I'm not sure how well they breed after being vacuum packed, lol  :Razz: . 

OP - look on Craigslist, a lot of people have pet rats that sometimes breed on accident and the need to find homes for the young. You could also contact some large ball python breeders that have their own colonies, maybe someone would be willing to sell you a pair or two.

----------


## Jon14

Lmao, in my defense I have only a few hours of sleep and missed the live part.

As for buying online, it seems that they need to be picked up at the location. For example, Big Cheese sells live, but they are located in Texas. 

You also could try to find a local herp group that has members who breed their own. 

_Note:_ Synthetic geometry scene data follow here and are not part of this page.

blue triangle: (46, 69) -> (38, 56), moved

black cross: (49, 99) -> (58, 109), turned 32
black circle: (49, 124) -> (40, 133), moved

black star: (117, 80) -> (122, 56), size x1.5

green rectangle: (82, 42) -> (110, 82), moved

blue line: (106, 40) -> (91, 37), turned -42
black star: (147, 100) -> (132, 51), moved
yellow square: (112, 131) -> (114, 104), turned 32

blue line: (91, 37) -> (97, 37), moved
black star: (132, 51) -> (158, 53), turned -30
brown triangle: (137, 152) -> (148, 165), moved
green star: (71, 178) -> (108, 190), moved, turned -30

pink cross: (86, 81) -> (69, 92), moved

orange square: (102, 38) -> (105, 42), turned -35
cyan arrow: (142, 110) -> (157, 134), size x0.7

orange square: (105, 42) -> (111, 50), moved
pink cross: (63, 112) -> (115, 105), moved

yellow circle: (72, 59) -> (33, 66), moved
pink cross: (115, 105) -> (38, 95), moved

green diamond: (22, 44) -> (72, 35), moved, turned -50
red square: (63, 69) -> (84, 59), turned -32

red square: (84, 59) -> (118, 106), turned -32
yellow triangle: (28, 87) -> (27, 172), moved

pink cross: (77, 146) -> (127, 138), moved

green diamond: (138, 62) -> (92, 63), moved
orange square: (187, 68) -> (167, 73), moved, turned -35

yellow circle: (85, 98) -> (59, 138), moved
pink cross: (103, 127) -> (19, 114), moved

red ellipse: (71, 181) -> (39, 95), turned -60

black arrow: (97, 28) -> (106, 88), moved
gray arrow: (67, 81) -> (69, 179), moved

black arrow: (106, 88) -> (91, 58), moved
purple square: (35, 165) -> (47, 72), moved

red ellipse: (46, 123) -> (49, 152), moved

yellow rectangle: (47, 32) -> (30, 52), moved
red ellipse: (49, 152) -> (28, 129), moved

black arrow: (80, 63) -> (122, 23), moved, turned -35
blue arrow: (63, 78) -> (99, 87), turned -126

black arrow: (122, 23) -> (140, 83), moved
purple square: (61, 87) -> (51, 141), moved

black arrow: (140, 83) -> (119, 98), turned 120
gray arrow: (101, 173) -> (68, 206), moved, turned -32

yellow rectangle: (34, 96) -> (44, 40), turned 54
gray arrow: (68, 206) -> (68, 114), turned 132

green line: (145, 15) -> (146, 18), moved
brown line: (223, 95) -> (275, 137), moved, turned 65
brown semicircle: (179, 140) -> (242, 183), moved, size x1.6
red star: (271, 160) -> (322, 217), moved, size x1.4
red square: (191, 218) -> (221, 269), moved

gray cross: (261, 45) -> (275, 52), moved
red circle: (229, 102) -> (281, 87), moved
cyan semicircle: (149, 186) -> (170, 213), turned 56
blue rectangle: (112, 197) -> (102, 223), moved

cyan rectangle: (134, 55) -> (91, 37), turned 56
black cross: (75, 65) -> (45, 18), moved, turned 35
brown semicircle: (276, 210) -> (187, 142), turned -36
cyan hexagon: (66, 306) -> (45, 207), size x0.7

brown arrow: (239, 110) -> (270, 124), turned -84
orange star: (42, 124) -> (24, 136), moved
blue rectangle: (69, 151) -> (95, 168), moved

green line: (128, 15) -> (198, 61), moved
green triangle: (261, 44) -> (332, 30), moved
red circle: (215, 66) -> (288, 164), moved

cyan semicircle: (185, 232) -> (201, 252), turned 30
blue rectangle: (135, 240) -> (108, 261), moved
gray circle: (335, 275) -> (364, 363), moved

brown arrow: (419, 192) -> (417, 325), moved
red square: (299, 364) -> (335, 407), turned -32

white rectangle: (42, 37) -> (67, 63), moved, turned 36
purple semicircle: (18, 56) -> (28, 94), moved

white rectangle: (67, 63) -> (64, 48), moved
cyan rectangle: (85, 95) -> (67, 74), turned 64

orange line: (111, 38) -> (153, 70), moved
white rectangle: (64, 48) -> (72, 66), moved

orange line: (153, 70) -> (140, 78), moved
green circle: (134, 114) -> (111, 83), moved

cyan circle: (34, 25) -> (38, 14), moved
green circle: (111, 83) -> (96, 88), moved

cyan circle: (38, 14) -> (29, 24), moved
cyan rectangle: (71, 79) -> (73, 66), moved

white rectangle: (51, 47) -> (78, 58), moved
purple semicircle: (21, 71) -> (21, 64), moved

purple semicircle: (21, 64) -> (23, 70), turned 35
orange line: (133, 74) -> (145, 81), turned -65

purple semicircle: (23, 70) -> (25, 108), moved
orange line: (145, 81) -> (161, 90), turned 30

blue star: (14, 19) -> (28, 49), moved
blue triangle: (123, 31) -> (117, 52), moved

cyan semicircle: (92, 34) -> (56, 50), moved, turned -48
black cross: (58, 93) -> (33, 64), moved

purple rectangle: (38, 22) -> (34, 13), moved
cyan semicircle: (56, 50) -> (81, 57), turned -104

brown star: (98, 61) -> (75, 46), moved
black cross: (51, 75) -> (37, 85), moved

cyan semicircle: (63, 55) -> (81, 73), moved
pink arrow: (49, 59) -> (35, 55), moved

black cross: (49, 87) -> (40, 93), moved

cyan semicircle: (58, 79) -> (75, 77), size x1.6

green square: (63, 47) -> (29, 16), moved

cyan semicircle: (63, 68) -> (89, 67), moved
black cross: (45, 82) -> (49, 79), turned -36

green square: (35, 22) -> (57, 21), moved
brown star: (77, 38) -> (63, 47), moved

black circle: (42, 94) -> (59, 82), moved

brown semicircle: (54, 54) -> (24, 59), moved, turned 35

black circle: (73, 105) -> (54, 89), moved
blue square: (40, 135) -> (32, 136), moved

Sent from my SM-G900R6 using Tapatalk

----------


## blue roses

Try your local pet store, or Reptile store. I just went through a period when my girl would not eat, so i tried a live pup, she didn't eat so my daughter drip fed it and now has a pet rat, she didn't want it to get lonely so she bought it a friend at the local reptile store. With another refusal last week we now have 3 baby rats in a rat hotel. Don't laugh all my snakes eat frozen thawed except the one girl. and she will only eat white rats never brown or black, or any with colored heads. She is one picky girl.

----------


## Samong

Check facebook groups in your state as well; there's usually at least one rat group per state that either focuses on feeders or at least allows them alongside pet stock. My original founder rats are from a dual purpose colony like this.

If you don't have any local rat breeders and I were in your shoes...I would drive a few hours to buy foundation stock and breed my own. Which is what I do now. Where I lived before this place there were NO live feeders nearby, not stores or hobbyists. I started breeding my own rats so I would always have easy access to quality snake food at the time I needed it no matter where I l lived. You can shrink and grow your colony as needed. 


Sent from my iPhone using Tapatalk

----------


## wolfy-hound

It will never be cost efficient to ship live rats versus driving them. This is because (as mammals) rats must be shipped the same way that a puppy would be, except in a special shipping cage so they can't chew out and with health certificates as well. So online LIVE rat sales usually just refers to ads online but you still pick up the rats in person.

If you have a local reptile club or even a semi-local facebook type group, you might be able to find a semi-local source for rats. If you start out with even the lousiest live rats from any petstore or feeder breeder, you can usually breed up a colony, then start culling for undesirable traits and get your colony shaped into a good one. 

I have a great supplier of live rats semi-locally, within 45 minutes drive. I was driving each Monday when I was off work but I do have a colony and now they're breeding better so I'm only going every 2-3 weeks.

----------